PROVIDED INFORMATION

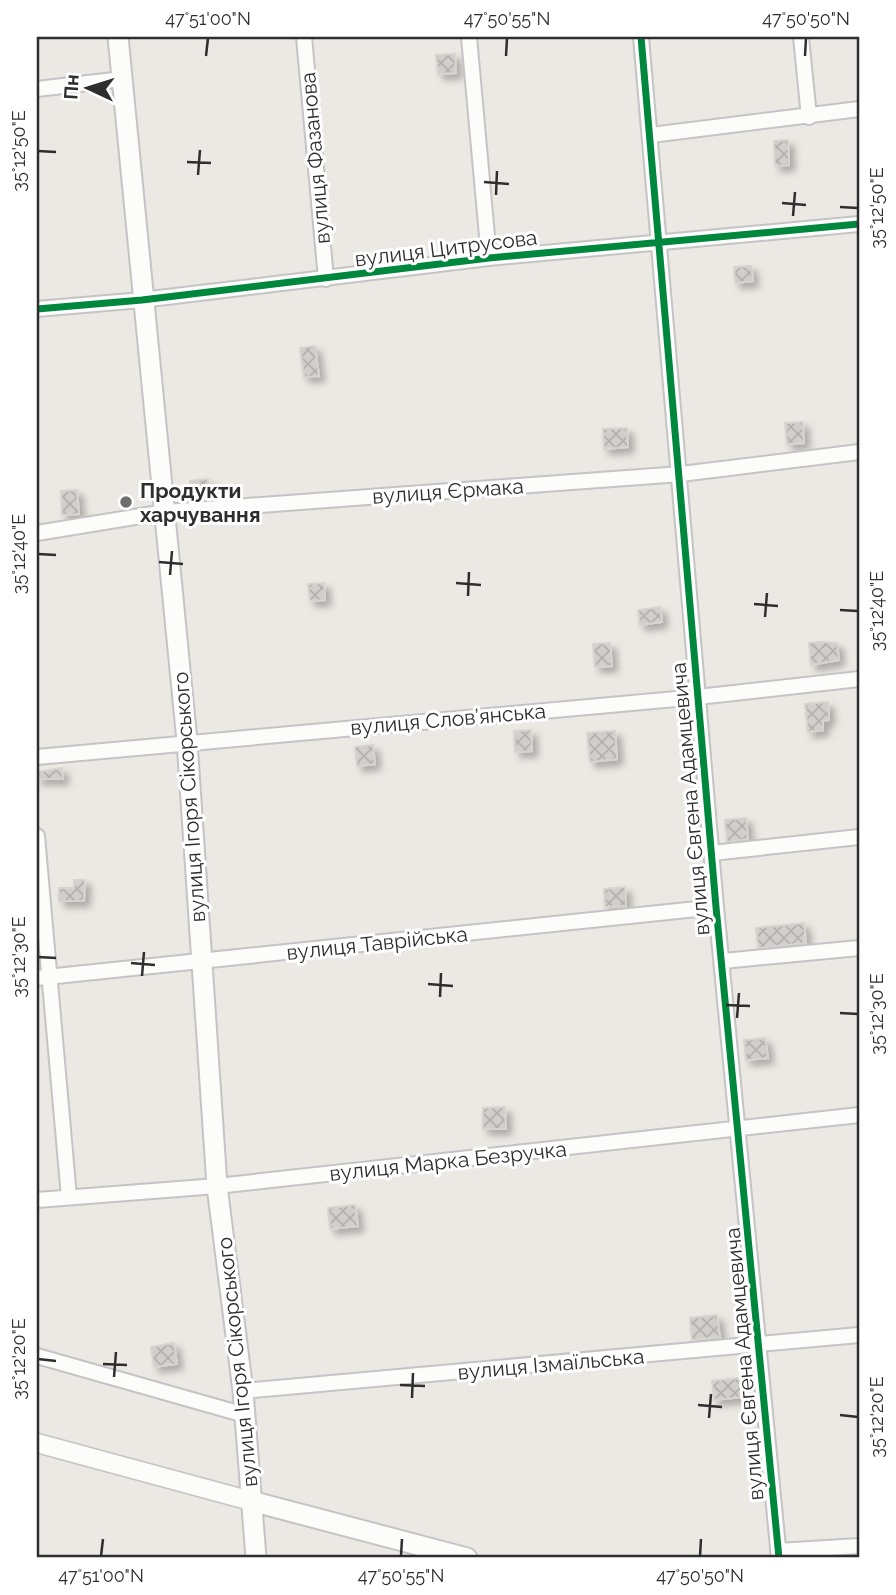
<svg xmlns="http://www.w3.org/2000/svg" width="896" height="1595" font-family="Raleway,sans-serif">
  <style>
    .building { fill: url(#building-cross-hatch); stroke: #d7d4d0; stroke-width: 2; filter: url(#shadow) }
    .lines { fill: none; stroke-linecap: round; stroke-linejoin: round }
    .minor-casing { stroke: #c5c4c5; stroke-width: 18 }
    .tertiary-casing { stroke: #c5c4c5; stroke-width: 21 }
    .secondary-casing { stroke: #c5c4c5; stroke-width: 23 }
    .minor { stroke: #fcfcfb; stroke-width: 14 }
    .tertiary { stroke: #fcfcfb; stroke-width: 18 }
    .secondary { stroke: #fcfcfb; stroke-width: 19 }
    .cycleway-casing { stroke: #fff; stroke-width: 11 }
    .cycleway { stroke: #00873e; stroke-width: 7 }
    .ticks { fill: none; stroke: #2e2e2e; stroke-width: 2.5 }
    .poi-dot { fill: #706f6e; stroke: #fff; stroke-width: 2.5 }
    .labels { text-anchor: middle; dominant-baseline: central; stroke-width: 6; stroke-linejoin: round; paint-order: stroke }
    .street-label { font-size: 21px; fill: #2e2e2e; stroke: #fff }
    .poi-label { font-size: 21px; font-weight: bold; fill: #2e2e2e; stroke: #fff; text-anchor: start }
    .neatline { fill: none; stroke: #2e2e2e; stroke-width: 2.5 }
    .ticks-label { font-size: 18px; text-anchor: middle; fill: #2e2e2e }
  </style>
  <defs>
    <pattern id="building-cross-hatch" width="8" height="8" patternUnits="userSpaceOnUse" patternTransform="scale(1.75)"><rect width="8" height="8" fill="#d1cecb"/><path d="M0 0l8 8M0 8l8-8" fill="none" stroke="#b4b1af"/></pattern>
    <filter id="shadow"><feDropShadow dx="5.5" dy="5.5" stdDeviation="3.5" flood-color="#0004"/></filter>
  </defs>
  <rect width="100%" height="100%" fill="#ece8e4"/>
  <path class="building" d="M455,54L456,73L438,74L436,55Z
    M788,140L789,165L775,166L774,141Z
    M751,266L753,281L735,283L734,267Z
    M315,346L319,376L304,377L300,348Z
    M803,422L804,443L787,444L785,423Z
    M627,428L628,447L604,449L603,429Z
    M208,479L210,499L192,500L190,481Z
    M77,490L79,514L62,515L61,491Z
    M324,583L325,600L310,601L308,584Z
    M660,607L662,622L640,625L638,610Z
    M821,642L837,643L839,660L811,665L809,643Z
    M610,643L612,666L595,667L593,644Z
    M828,702L829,720L823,721V730L808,732L805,704Z
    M531,730L532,751L515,752L514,731Z
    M615,731L617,759L590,762L587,733Z
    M373,745L375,764L357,766L355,747Z
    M62,768L63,779H37V772Z
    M746,818L748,839L727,842L725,820Z
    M74,880H85L84,901H59V888H74Z
    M625,887L626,906L605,907L604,889Z
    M804,923L806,943L758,948L756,928Z
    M765,1038L768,1058L746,1060L744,1040Z
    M505,1107L506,1129H483V1108Z
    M355,1205L358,1226L330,1229L328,1208Z
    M717,1315L720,1337L692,1340L690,1318Z
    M174,1343L177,1364L154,1367L151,1347Z
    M739,1378L742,1397L714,1400L712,1381Z"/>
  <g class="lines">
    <g class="minor-casing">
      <path id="minor" d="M304,37L326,279
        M469,37L489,258
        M641,37L716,907L779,1558
        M801,37L809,117
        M37,89L122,79
        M651,135L859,109
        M37,309L142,300L489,258L859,224
        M37,533L165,512L681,474L859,452
        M37,757L698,697L859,679
        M37,836L69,1197
        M712,853L859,837
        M723,961L859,948
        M37,978L716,907
        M37,1200L217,1186L859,1115
        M37,1356L245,1415
        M243,1391L859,1335
        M778,1551L859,1546"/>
    </g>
    <g class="tertiary-casing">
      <path id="tertiary" d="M37,1443L251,1501"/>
    </g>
    <g class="secondary-casing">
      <path id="secondary" d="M118,37L187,741L217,1186L243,1391L256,1558
        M251,1501L467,1558"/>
    </g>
    <use href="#minor" class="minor"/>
    <use href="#tertiary" class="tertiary"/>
    <use href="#secondary" class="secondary"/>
    <g class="cycleway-casing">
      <path id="cycleway" d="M641,37L716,907L779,1558
        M37,309L142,300L489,258L859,224"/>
    </g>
    <use href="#cycleway" class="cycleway"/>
  </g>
  <path class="ticks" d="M206,56L208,38M506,56L507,38M805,56L806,38M38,151L56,152M187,162L211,163M198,175L200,150M484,182L509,184M496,195L497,171M782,203L806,205M840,207L858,208M793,216L795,192M38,554L56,555M159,562L183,564M170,575L172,551M456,583L481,585M468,596L469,572M754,604L778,606M840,610L858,611M765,617L767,593M38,957L56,958M131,963L155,965M142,976L144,952M428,984L453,986M440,997L441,973M726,1005L750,1006M840,1013L858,1014M737,1018L739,993M38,1359L56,1361M103,1364L127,1365M114,1377L116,1352M400,1385L425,1386M412,1398L413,1373M698,1405L722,1407M840,1415L858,1417M709,1418L711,1394M101,1556L103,1539M401,1556L402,1539M700,1556L701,1539"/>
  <circle class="poi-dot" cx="126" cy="502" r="7"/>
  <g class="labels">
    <g class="street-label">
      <text transform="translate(315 158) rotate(-95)">вулиця Фазанова</text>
      <text transform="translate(446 248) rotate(-7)">вулиця Цитрусова</text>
      <text transform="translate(448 491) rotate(-4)">вулиця Єрмака</text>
      <text transform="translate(448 719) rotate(-5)">вулиця Слов’янська</text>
      <text transform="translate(189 797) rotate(-94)">вулиця Ігоря Сікорського</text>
      <text transform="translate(690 799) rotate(-95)">вулиця Євгена Адамцевича</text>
      <text transform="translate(377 943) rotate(-6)">вулиця Таврійська</text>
      <text transform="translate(448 1161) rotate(-6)">вулиця Марка Безручка</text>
      <text transform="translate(237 1362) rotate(-96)">вулиця Ігоря Сікорського</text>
      <text transform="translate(551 1364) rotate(-5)">вулиця Ізмаїльська</text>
      <text transform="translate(744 1364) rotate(-95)">вулиця Євгена Адамцевича</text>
    </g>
    <g class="poi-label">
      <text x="140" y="490">Продукти<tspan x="140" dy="24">харчування</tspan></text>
    </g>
  </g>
  <rect width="896" height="1595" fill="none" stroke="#ffffff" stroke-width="77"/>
  <g transform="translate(88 88) rotate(274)" stroke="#ffffff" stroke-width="5" paint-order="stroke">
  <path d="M0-5L12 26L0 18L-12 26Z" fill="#2e2e2e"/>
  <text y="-10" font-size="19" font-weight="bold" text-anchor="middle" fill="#2e2e2e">Пн</text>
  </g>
  <rect x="38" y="38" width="820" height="1518" class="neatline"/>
  <g class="ticks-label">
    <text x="208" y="25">47°51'00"N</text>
    <text x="507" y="25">47°50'55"N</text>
    <text x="806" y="25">47°50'50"N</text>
    <text transform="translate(19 151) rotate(-90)" y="6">35°12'50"E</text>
    <text transform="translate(877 208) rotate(-90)" y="6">35°12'50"E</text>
    <text transform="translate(19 554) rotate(-90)" y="6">35°12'40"E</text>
    <text transform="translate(877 611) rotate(-90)" y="6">35°12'40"E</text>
    <text transform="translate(19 957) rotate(-90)" y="6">35°12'30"E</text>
    <text transform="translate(877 1014) rotate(-90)" y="6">35°12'30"E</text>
    <text transform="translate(19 1359) rotate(-90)" y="6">35°12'20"E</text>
    <text transform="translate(877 1417) rotate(-90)" y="6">35°12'20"E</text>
    <text x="101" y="1582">47°51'00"N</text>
    <text x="401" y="1582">47°50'55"N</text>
    <text x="700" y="1582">47°50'50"N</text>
  </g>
</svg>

AIM OF THE EXERCISE
Please filter the entries above down to the lines holding "labels" and copy them.

WORKED SOLUTION
    .labels { text-anchor: middle; dominant-baseline: central; stroke-width: 6; stroke-linejoin: round; paint-order: stroke }
  <g class="labels">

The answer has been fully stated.